#### Given information ####

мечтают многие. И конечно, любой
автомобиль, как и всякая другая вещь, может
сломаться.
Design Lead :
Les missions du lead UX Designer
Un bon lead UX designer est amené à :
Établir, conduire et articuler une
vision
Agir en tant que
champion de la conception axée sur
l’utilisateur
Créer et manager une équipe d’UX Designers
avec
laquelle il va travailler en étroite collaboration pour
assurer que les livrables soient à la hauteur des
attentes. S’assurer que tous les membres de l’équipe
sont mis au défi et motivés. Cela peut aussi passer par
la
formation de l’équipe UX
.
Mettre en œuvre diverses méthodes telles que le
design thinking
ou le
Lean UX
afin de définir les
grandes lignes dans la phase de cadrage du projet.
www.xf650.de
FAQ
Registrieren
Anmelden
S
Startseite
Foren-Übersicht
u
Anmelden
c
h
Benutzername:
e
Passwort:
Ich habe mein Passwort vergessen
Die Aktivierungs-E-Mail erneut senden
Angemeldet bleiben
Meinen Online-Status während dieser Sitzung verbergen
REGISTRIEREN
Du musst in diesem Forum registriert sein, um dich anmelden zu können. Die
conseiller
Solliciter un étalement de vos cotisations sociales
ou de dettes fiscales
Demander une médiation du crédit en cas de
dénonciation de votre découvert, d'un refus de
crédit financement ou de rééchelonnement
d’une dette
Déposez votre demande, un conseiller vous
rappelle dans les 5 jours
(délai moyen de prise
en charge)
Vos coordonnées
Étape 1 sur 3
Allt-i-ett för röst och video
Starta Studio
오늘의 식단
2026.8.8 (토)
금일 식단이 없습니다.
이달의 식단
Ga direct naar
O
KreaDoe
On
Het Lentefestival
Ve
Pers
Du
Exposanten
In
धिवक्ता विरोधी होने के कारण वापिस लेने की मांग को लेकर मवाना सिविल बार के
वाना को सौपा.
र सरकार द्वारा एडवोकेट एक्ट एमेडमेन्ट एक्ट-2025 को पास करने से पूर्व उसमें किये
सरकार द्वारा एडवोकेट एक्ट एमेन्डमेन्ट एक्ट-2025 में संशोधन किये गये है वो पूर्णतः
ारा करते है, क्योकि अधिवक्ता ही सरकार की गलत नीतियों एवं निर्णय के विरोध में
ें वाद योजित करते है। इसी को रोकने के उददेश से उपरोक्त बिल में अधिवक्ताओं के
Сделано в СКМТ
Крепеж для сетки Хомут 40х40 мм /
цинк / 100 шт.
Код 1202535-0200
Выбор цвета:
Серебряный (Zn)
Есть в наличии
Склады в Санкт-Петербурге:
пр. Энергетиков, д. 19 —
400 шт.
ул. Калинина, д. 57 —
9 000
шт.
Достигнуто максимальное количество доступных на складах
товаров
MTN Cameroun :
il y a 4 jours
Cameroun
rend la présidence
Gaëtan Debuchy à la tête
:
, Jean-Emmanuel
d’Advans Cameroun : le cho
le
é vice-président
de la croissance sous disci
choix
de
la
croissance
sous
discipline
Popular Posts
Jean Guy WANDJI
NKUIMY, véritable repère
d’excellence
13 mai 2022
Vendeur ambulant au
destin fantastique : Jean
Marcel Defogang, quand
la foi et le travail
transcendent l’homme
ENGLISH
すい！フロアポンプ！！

####

__Problem__
Copy out everything from the start of the rows down to the line containing "assurer que les", both ends included, without changing a character.

__Output for this task__
мечтают многие. И конечно, любой
автомобиль, как и всякая другая вещь, может
сломаться.
Design Lead :
Les missions du lead UX Designer
Un bon lead UX designer est amené à :
Établir, conduire et articuler une
vision
Agir en tant que
champion de la conception axée sur
l’utilisateur
Créer et manager une équipe d’UX Designers
avec
laquelle il va travailler en étroite collaboration pour
assurer que les livrables soient à la hauteur des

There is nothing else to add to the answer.